TuringLang / Bijectors.jl

Implementation of normalising flows and constrained random variable transformations
https://turinglang.org/Bijectors.jl/
MIT License
200 stars 33 forks source link

Update to ChainRules 1 #198

Closed devmotion closed 3 years ago

devmotion commented 3 years ago

This PR updates Bijectors to ChainRules 1. Currently Bijector holds back CR in DynamicPPL (and hence also in Turing).

devmotion commented 3 years ago

The failing tests are caused by NNlib (same issue as described in https://github.com/TuringLang/DistributionsAD.jl/pull/198#issuecomment-905032503): The CR1 compatible versions of NNlib require Julia 1.6. However, in contrast to DistributionsAD Bijectors actually depends on NNlib and it's not just a test dependency. It seems we use NNlib.softmax and NNlib.softplus.

yebai commented 3 years ago

It’s probably ok to ignore test failures for Julia 1.3 here, I think. We can drop support for Julia 1.3 slightly later to avoid the maintenance burden since many users would be using more recent Julia releases anyway.

devmotion commented 3 years ago

It’s probably ok to ignore test failures for Julia 1.3 here, I think. We can drop support for Julia 1.3 slightly later to avoid the maintenance burden since many users would be using more recent Julia releases anyway.

If we update ChainRulesCore, the package will only be installable on Julia 1.6 due to NNlib.
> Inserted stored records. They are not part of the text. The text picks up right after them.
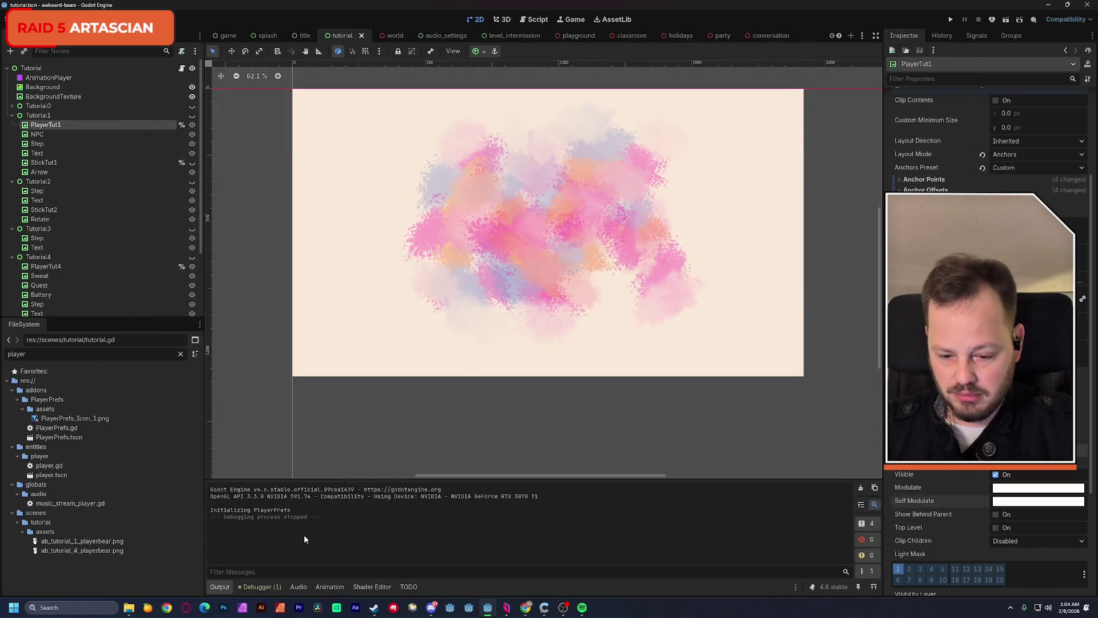
Inspect the hue variable, its line-40 wraparound check, and ready_to_vibe in tutorial.gd
click(533, 20)
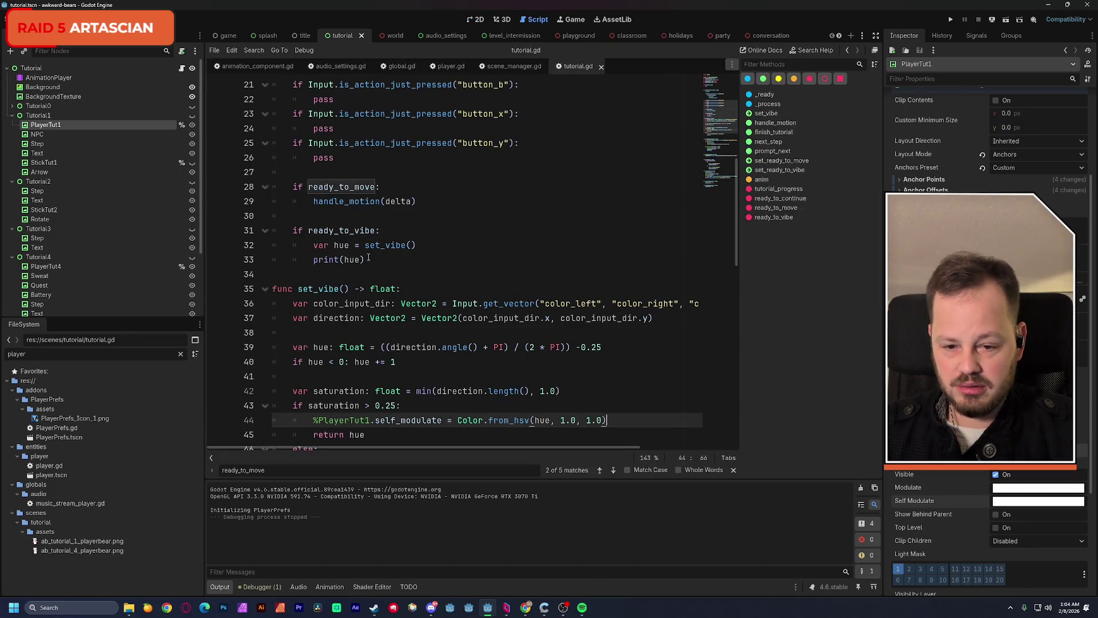
double_click(341, 246)
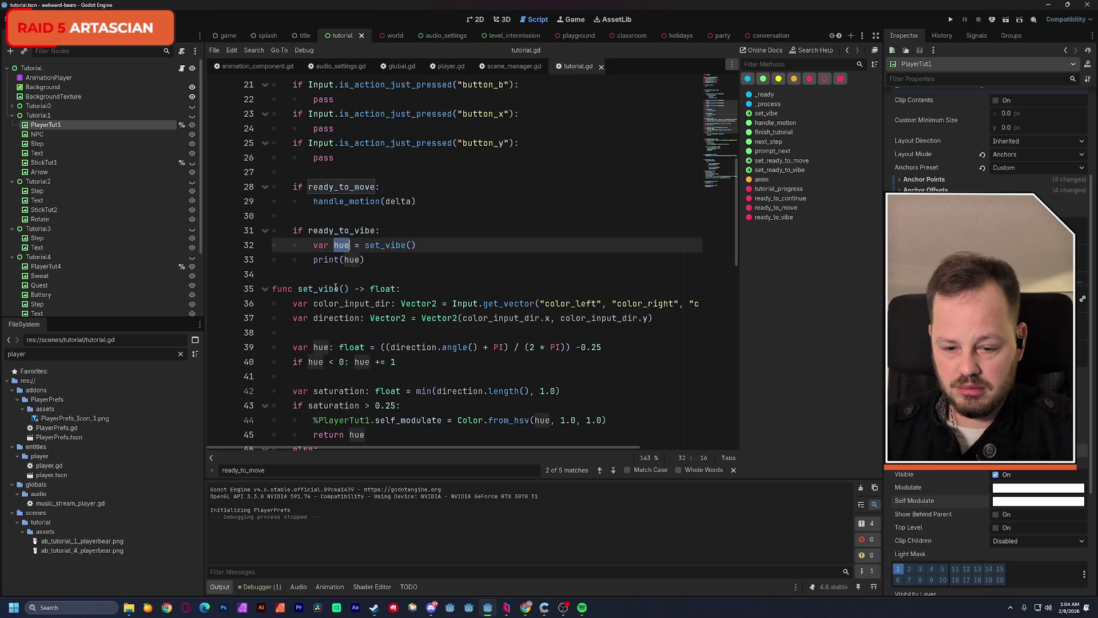
scroll(354, 292, down, 3)
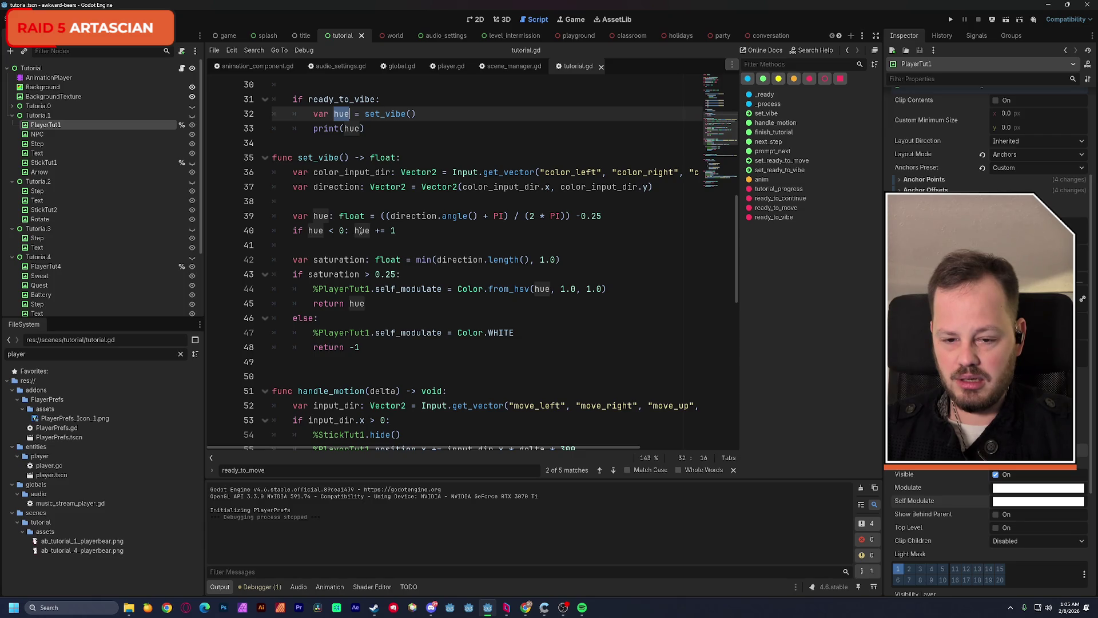
drag(395, 231, 295, 236)
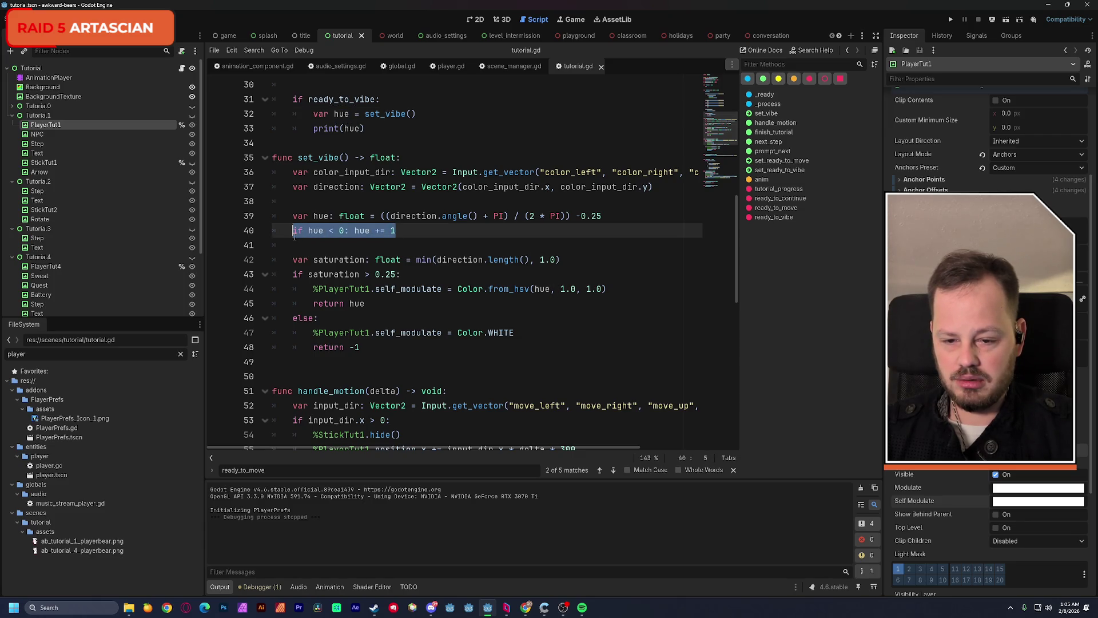
click(399, 230)
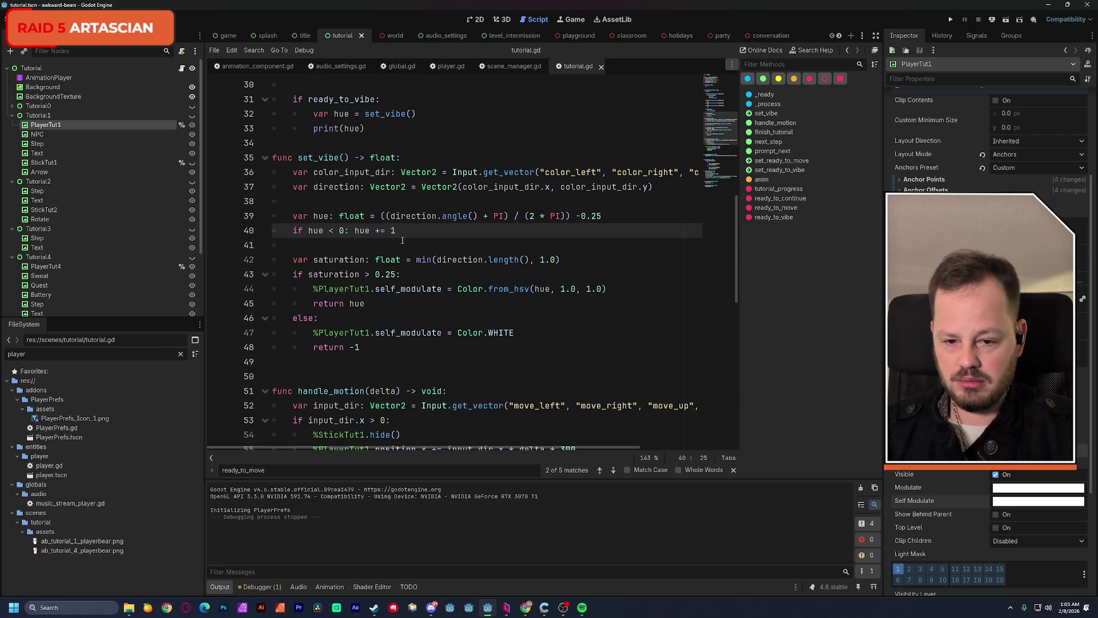
double_click(343, 99)
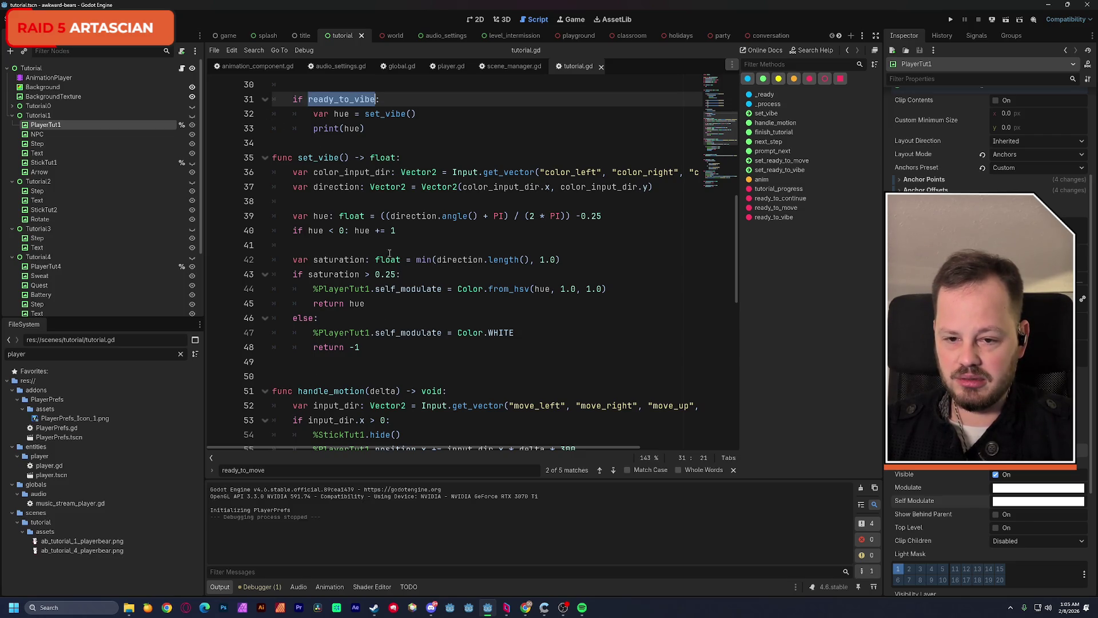
scroll(403, 295, up, 3)
scroll(404, 296, down, 15)
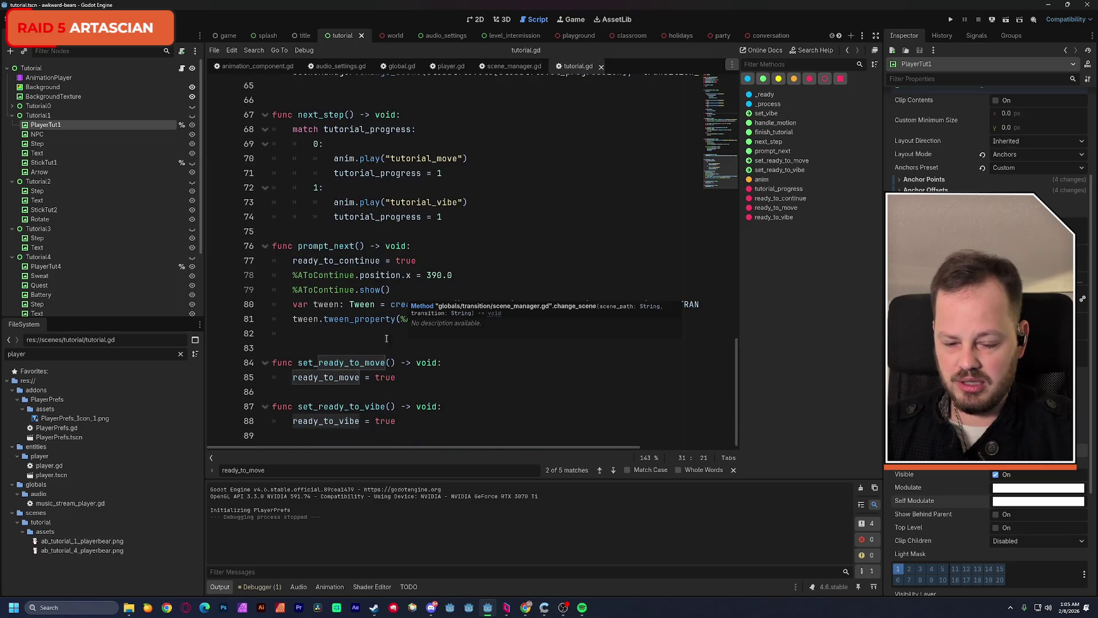
Select the AnimationPlayer and switch its animation to tutorial_vibe
click(49, 77)
scroll(348, 456, down, 5)
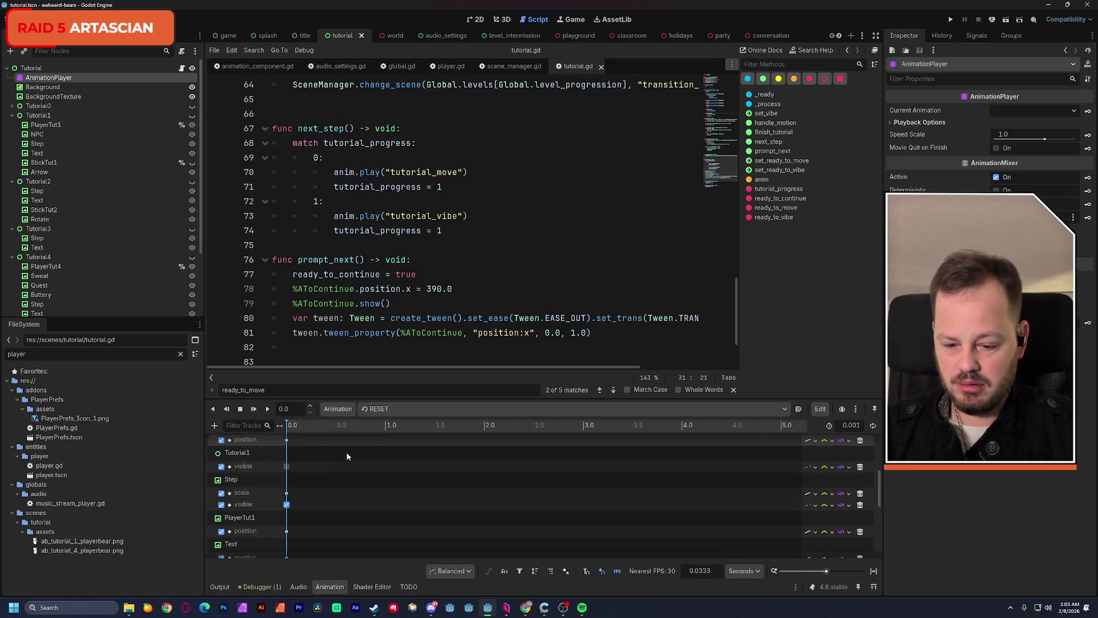
click(367, 408)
I reintroduced compatibility with ChainRulesCore 0.10 in which the changes in CR 1 were introduced but unfortunately it does not help since NNlib with Julia 1.3 is only compatible with CRC 0.9 (https://github.com/FluxML/NNlib.jl/blob/v0.7.18/Project.toml). So even if we do not drop support for Julia < 1.6 officially and ignore the tests, users with older Julia versions won't be able to use future Bijectors versions anymore (and hence they won't be able to use Turing with CRC 1).

So, I think we can either remove the NNlib dependency and implement softmax and softplus ourselves (in principle, we could/should use the versions in LogExpFunctions but we will have to implement AD support for them; which is either type piracy or would have to go into LogExpFunctions (for CR) and Tracker etc., so it takes time; related: https://github.com/FluxML/NNlib.jl/issues/252) or we drop support for Julia < 1.6 officially.

torfjelde commented 3 years ago

Should we run a poll on Slack to check how many people are actually using <1.6?

devmotion commented 3 years ago

Maybe we just drop support for it? There's already beta testing for 1.7 and hence soon it will become the LTS version. And it won't break anything for people on older versions, they just won't get any new features and updates of Bijectors.

torfjelde commented 3 years ago

Tbh I'm fine with it :shrug:

devmotion commented 3 years ago

This PR is not ready. If we decide to drop Julia < 1.6 we have to change the compat bounds and the tests.

However, I tend more and more to think that it's not a good idea to raise the bound and instead we should remove the NNlib dependency. LogExpFunctions supports CRC 1 and both softplus/log1pexp and softmax are defined in LogExpFunctions as well (hopefully at some point they will be the same, I don't think there's a good reason to have two implementations). More importantly though, dropping support for Julia < 1.6 affects more packages than just Turing and DynamicPPL. E.g., if we only allow Julia >= 1.6, then nobody will be able to use ParameterHandling + CRC1 on Julia < 1.6, even though CRC 1 supports Julia 1.0 and ParameterHandling Julia 1.3 (even though I wonder why ParameterHandling wants/has to depend on a heavy package such as Bijectors in the first place: https://github.com/invenia/ParameterHandling.jl/issues/24). So I think it's nice for the package ecosystem if we don't drop it (yet).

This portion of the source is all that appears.